I'm looking at the robots.txt file.
I'm not looking at a robots.txt file that refuses FAST access to these directories, nor am I looking at an incorrectly formatted robots.txt.
I am, however, looking at a huge robots.txt file. It's not small. It's large. Very.
Could this be a problem? Do you think FAST might just cut off the robots.txt after X hundred or Y thousand bytes? A sudden cut might just annoyingly leave a trailing / in the command and block the entire directory that way.
| 3:19 pm on Oct 21, 2003 (gmt 0)|
Welcome to WebmasterWorld [webmasterworld.com]!
> I am, however, looking at a huge robots.txt file. It's not small. It's large. Very.
How large? I used to have one that was about 16kB in size, and had no problems.
I'd suggest e-mailing FAST and asking them about any specific cut-off size.
Just to be sure: Robots.txt Validator [searchengineworld.com]
A few suggestions: Put your robots.txt on a diet [webmasterworld.com]
| 9:14 am on Oct 22, 2003 (gmt 0)|
Thanks. I'm a long time lurker, first time poster. :)
The robots.txt size is... um, erm, ha... a mere 38,357 bytes. So that's about 37M. Did I mention it was huge?
It passes the validation tests. I found your post on how to shorten robots.txt extremely useful. This particular file is silly in length because it excludes so many different URLs explicitly.

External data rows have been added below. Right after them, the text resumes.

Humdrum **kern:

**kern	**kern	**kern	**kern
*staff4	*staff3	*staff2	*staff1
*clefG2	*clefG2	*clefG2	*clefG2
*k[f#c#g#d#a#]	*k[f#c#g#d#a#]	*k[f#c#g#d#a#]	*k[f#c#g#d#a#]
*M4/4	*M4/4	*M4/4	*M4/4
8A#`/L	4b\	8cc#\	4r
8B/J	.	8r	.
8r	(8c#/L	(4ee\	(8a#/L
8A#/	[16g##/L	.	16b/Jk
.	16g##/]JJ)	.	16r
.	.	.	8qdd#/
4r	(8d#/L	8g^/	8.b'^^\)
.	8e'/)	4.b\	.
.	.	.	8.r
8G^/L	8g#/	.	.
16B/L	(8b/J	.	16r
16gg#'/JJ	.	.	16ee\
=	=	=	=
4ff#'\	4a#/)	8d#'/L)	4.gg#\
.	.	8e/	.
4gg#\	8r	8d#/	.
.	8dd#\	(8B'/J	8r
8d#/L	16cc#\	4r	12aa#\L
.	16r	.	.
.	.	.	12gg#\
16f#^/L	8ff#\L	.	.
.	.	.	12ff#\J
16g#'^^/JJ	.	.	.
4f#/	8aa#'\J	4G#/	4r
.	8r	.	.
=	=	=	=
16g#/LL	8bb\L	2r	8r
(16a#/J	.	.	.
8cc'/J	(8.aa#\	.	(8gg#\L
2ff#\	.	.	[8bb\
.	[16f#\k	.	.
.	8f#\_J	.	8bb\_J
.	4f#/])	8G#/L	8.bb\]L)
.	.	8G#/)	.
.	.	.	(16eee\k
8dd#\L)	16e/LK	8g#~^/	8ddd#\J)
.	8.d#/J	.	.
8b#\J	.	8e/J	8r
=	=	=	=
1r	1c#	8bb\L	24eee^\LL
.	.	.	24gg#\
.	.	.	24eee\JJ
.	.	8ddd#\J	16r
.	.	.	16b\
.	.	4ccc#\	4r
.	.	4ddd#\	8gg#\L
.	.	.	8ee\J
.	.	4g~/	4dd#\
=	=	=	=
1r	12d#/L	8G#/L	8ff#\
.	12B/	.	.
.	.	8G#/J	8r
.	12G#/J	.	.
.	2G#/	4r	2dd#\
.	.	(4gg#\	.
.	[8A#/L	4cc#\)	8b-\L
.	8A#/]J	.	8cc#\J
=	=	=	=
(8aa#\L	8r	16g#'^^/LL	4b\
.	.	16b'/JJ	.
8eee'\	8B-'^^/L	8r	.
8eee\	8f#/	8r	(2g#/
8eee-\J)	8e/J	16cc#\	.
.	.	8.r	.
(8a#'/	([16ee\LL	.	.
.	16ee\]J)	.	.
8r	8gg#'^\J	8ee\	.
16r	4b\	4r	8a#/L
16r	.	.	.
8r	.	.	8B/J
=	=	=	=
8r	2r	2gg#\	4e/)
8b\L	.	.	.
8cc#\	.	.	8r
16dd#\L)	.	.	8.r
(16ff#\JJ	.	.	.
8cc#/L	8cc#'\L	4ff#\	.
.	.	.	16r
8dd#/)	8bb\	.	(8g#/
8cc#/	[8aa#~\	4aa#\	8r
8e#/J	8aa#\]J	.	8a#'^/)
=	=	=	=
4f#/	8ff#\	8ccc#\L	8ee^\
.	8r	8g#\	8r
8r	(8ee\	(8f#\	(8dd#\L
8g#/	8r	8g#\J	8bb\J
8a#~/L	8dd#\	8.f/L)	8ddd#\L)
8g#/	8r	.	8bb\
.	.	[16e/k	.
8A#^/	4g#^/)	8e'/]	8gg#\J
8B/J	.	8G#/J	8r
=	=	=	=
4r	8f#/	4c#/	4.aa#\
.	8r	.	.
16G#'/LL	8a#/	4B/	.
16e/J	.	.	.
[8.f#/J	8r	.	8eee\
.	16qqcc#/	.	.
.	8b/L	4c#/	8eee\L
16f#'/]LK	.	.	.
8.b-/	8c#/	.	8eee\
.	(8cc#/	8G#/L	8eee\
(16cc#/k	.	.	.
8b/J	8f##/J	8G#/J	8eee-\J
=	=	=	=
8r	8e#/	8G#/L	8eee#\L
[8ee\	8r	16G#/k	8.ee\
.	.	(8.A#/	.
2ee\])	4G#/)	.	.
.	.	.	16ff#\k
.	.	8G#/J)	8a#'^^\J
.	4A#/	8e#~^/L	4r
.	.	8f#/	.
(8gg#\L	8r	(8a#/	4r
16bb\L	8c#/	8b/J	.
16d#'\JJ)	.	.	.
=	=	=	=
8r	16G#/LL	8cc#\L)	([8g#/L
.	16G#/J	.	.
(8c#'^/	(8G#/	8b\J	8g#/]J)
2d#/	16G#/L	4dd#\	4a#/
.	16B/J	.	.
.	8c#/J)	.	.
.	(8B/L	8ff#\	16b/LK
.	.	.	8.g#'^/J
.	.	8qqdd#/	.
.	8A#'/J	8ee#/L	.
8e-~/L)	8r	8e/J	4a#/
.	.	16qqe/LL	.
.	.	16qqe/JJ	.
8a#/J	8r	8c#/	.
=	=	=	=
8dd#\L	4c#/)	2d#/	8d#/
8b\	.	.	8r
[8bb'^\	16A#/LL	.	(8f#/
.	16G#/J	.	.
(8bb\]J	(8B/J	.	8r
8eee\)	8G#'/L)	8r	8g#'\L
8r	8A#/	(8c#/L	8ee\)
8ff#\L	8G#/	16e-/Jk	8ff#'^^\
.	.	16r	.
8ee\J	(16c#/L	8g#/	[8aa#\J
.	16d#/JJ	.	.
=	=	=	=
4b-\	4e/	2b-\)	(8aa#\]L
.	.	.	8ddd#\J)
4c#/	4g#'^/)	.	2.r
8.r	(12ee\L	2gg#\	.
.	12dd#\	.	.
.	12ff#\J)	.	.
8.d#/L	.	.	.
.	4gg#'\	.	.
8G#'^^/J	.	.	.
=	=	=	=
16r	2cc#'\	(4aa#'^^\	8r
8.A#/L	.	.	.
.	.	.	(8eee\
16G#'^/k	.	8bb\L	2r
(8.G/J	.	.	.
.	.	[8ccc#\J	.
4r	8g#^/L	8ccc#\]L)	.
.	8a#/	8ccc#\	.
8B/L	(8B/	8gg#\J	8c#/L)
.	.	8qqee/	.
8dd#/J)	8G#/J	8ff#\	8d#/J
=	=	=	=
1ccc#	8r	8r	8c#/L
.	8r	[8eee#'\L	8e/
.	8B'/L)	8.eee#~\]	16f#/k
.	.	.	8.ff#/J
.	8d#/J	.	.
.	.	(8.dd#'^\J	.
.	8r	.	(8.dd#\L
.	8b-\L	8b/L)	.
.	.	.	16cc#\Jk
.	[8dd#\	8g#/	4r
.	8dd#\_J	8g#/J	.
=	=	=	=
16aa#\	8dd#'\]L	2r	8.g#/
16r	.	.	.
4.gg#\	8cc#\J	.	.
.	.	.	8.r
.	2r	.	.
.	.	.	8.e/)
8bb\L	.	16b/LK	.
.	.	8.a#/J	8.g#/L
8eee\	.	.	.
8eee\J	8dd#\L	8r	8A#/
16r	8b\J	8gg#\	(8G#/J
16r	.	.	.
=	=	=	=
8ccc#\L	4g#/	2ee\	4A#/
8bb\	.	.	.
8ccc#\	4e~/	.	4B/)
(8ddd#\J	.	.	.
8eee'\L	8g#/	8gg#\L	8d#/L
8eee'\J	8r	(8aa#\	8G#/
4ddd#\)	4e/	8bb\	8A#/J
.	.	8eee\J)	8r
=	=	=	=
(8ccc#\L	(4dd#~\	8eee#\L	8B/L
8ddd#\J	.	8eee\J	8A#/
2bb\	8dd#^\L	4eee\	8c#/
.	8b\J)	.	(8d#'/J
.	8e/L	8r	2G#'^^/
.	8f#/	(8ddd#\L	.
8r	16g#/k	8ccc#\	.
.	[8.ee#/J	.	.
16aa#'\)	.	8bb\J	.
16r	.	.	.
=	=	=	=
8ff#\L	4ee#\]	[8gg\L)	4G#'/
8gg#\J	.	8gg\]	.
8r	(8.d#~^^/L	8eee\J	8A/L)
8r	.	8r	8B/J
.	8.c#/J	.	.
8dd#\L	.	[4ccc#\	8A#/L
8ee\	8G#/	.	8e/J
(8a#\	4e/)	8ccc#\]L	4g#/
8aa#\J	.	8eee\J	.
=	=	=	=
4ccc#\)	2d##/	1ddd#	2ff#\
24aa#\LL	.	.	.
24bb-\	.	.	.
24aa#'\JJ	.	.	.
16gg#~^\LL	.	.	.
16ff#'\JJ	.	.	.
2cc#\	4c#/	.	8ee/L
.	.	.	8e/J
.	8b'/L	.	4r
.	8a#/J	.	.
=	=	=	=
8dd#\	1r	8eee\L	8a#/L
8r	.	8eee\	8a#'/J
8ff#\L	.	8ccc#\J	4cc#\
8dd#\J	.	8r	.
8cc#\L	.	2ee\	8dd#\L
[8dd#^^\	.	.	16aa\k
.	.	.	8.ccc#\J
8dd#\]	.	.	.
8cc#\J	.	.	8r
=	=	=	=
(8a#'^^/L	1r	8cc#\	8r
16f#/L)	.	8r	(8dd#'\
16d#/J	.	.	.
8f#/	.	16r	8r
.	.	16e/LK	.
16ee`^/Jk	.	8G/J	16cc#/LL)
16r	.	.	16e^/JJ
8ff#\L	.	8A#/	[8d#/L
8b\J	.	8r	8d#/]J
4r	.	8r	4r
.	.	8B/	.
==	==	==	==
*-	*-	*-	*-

I've never considered emailing a search engine (or the people who work there) directly before. I might just get over my "I'm not worthy!" shtick and give it ago. I've also told the mastermind behind this particular robots.txt that meta tagging the specific pages in question and using robots.txt to protect entire directories might be the way to go in this case.
| 9:47 pm on Oct 22, 2003 (gmt 0)|
Well, it can't hurt to try contacting them. I have had good luck -- even with surprisingly-major players -- in reporting problems. As long as you write it up thoroughly and succinctly, and descibe the problem from their point of view, good results can often be had... even a direct response from someone who can/will fix the problem, occasionally. I write up problem reports as factually as I can, provide links to relevant references and URLs, and invite them to look at my files (e.g. to verify that my robots.txt is valid), and generally go with the attitude of "Heads up - I think you have a problem and here is what the problem is."
There is a practical difference between using robots.txt and using on-page meta robots tags. If only the on-page robots tag is used, then the robot has to actually fetch the page to read it. If a page is disallowed by robots.txt, then it (usually) won't be fetched; This decision should be made with bandwidth in mind.
Long-term, the site should be modified to group pages into directories and subdirectories based upon whether you want them indexed. It is just one of many factors that determine the directory architecture of a site, but it can be important.
I took your initial post "X hundred to Y thousand bytes" to hint that your robots.txt was 500 to maybe 99kB in size, but big is a relative term. So, is it 38,357 bytes, or 38,357k bytes? Either way, it's big, but 38,357k bytes (37.5M) is huge!